**ACTIVITY**: An exact, complete copy of the entries is what is needed.

**SUPPLIED DATA**:
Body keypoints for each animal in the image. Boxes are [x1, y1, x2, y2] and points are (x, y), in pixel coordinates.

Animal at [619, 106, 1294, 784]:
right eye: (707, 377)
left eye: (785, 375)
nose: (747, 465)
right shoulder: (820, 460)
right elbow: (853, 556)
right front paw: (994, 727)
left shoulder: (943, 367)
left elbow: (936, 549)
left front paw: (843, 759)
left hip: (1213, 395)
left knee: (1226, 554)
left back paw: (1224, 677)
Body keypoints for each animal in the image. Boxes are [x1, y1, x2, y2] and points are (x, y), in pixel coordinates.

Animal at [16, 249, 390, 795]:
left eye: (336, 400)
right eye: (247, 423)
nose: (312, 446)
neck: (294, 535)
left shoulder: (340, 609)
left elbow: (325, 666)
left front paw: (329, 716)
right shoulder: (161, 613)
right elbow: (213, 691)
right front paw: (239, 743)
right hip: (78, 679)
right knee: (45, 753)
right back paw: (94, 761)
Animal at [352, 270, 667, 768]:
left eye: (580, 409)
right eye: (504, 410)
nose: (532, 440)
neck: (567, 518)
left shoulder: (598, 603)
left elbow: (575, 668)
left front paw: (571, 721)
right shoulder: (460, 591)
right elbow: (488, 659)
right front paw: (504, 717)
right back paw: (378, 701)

**RESPONSE BOX**:
Body keypoints for each animal in the image. Boxes are [x1, y1, x2, y2] and points are (x, y), in pixel coordinates.

Animal at [619, 106, 1294, 784]:
right eye: (707, 377)
left eye: (785, 375)
nose: (747, 465)
right shoulder: (820, 460)
right elbow: (853, 556)
right front paw: (994, 727)
left shoulder: (943, 367)
left elbow: (936, 549)
left front paw: (843, 759)
left hip: (1213, 395)
left knee: (1226, 554)
left back paw: (1224, 677)
Body keypoints for each animal in the image. Boxes are [x1, y1, x2, y2] and points are (x, y), in pixel coordinates.

Animal at [16, 249, 390, 795]:
left eye: (336, 400)
right eye: (247, 423)
nose: (312, 446)
neck: (294, 535)
left shoulder: (340, 609)
left elbow: (325, 666)
left front paw: (329, 716)
right shoulder: (161, 613)
right elbow: (213, 691)
right front paw: (239, 743)
right hip: (78, 679)
right knee: (45, 753)
right back paw: (94, 761)
Animal at [352, 270, 667, 768]:
left eye: (580, 409)
right eye: (504, 410)
nose: (532, 440)
neck: (567, 518)
left shoulder: (598, 603)
left elbow: (575, 668)
left front paw: (571, 721)
right shoulder: (460, 591)
right elbow: (488, 659)
right front paw: (504, 717)
right back paw: (378, 701)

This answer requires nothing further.